Business Model Breakdown
How Relay Therapeutics Inc Makes Money
RLAY
Market Cap
$2.6B
Annual Revenue
$8M
Profit Margin
0.0%
The Short Version
Relay Therapeutics is a biotechnology company focused on discovering and developing precision medicines, primarily in oncology, using its proprietary computational drug discovery platform called Dynamo. Instead of making money from selling approved drugs directly, it currently generates revenue through licensing its developed drug candidates to larger pharmaceutical companies, receiving upfront payments and potential future royalties upon drug approval and sales. Its long-term goal is to bring its own drugs to market, leveraging its platform to rapidly identify and advance novel therapies.
Where the Revenue Comes From
Licensing agreements (e.g., RLY-4008 to Elevar Therapeutics) (~100% of current revenue)
Future potential royalties on approved licensed drugs
Future potential direct sales of its own commercialized drugs
Who buys: Currently, pharmaceutical companies via licensing deals. Ultimately, patients and healthcare providers will be the end-users of their drugs.
Why It Works (Competitive Advantages)
- ✔Proprietary Dynamo computational drug discovery platform.
- ✔First-in-class pan-mutant selective PI3Kα inhibitor (zovegalisib) in Phase 3.
- ✔Differentiated precision oncology approach.
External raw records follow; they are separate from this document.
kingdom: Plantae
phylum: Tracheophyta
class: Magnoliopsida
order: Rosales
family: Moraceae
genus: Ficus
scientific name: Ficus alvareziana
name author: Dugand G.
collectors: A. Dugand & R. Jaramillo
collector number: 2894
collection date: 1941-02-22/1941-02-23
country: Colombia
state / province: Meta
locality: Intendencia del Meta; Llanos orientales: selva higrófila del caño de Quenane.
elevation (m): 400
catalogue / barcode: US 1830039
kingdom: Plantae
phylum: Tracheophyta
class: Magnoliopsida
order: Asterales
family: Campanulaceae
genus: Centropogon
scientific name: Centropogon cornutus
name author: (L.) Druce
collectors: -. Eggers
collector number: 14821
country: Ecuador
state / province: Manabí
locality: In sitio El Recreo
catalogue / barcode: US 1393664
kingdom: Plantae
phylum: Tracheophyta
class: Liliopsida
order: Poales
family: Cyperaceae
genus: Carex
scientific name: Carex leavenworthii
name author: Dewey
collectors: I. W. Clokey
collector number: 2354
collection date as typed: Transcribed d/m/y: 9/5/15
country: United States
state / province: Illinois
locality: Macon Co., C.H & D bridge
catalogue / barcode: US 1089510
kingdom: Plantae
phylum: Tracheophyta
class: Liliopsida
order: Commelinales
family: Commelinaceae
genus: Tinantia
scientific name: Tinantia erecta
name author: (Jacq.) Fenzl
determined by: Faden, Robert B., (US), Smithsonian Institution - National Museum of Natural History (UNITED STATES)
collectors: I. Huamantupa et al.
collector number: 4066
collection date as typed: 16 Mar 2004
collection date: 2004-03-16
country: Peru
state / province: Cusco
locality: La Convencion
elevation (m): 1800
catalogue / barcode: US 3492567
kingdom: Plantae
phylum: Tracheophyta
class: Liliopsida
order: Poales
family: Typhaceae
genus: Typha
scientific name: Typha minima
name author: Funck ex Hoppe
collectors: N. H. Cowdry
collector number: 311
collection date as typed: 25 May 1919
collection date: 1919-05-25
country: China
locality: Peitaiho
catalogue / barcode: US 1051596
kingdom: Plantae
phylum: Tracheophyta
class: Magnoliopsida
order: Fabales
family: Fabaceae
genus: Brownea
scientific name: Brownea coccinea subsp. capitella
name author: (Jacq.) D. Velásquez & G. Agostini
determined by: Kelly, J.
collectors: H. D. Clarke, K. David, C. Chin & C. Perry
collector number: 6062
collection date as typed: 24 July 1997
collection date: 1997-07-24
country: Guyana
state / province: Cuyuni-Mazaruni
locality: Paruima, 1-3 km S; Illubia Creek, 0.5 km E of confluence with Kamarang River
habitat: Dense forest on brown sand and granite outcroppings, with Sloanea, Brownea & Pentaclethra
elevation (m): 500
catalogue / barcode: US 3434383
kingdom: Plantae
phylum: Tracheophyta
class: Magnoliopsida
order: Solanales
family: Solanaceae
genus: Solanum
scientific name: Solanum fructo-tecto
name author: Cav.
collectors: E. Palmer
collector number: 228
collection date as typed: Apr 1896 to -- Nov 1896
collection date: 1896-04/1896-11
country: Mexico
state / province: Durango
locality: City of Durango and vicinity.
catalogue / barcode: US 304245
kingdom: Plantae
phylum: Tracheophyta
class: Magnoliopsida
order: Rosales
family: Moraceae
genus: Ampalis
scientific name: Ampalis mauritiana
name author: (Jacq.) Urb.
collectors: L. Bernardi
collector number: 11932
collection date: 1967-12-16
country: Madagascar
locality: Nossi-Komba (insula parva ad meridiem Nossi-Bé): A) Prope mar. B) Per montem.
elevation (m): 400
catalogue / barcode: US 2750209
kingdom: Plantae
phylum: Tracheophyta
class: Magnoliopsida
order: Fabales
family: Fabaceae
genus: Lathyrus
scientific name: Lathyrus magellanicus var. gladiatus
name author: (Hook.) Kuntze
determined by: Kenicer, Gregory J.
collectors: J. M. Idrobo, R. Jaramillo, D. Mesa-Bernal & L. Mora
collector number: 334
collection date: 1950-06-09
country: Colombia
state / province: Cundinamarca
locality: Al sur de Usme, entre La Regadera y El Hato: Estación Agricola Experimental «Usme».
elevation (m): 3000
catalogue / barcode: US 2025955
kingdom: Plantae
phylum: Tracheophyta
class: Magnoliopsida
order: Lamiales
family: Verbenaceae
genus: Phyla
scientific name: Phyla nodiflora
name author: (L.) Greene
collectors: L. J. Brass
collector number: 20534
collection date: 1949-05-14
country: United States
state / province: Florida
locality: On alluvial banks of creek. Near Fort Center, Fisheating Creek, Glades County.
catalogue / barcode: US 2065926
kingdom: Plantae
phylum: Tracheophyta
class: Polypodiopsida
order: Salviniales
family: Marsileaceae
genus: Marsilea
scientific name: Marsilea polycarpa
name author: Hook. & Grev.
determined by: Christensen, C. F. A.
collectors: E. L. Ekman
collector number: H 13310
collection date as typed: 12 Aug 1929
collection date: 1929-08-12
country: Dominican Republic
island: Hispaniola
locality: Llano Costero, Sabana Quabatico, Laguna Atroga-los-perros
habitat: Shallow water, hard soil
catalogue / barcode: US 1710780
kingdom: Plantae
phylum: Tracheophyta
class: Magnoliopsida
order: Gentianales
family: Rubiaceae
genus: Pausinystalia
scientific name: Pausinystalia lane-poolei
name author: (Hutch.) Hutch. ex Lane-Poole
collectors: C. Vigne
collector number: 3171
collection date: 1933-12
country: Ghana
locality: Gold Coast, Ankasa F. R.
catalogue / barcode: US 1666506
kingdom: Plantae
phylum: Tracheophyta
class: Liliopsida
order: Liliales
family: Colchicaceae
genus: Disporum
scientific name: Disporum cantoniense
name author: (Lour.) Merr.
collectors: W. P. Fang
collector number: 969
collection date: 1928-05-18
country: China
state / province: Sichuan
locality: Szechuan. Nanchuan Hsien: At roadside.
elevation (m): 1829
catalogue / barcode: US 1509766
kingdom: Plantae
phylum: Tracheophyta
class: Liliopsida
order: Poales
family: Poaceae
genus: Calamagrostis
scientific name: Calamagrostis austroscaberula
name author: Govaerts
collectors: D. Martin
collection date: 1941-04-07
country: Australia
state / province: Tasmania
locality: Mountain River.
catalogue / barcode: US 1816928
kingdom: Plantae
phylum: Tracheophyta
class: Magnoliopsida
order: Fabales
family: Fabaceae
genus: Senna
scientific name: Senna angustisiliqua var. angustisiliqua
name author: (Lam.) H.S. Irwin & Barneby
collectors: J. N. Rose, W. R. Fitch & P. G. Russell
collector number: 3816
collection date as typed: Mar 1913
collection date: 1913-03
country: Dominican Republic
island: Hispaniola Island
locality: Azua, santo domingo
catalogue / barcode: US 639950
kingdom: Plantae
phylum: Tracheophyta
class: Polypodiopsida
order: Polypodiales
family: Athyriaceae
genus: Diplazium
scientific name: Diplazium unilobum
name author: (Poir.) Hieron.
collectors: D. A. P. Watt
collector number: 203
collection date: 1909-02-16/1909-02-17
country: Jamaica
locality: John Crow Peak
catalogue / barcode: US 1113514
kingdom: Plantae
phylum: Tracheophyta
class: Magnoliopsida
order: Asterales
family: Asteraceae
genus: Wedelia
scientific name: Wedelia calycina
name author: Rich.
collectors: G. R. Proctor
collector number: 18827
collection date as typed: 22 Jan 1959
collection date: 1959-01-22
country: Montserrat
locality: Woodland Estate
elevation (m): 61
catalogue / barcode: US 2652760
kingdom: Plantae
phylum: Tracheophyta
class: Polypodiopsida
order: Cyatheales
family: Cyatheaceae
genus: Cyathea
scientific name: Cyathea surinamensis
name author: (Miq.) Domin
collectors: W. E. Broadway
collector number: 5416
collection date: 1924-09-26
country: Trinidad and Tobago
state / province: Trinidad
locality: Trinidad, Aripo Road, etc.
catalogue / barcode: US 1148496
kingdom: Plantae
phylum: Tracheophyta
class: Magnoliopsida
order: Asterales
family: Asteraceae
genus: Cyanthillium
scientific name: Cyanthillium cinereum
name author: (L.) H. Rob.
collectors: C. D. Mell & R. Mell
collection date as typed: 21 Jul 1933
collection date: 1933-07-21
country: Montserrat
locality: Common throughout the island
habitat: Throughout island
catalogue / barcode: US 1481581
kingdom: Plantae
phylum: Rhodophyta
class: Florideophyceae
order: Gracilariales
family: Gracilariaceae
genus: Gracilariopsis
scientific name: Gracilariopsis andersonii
Economic Moat: Narrow (Intangible Assets/IP (proprietary Dynamo platform, drug patents), Cost Advantages (implied efficiency from computational discovery))
What Our Analysis Says
DVR Score as of April 9, 2026
Relay Therapeutics has demonstrated significant progress since the last analysis, achieving its first quarterly revenue in Q4 2025 from the out-licensed RLY-4008, and presenting positive Phase 1/2 data for its lead asset, zovegalisib (RLY-2608), now in Phase 3. The company's proprietary Dynamo platform and first-in-class assets position it strongly in the vast precision oncology market. Strong institutional buying, evidenced by Casdin Capital's recent ~$11.86M purchase, and analyst upgrades validate its potential. While substantial cash burn remains a risk requiring future financing, these milestones significantly de-risk the investment thesis, enhancing its 10x growth potential within 3-5 years if clinical success continues. The primary risk remains clinical trial outcomes.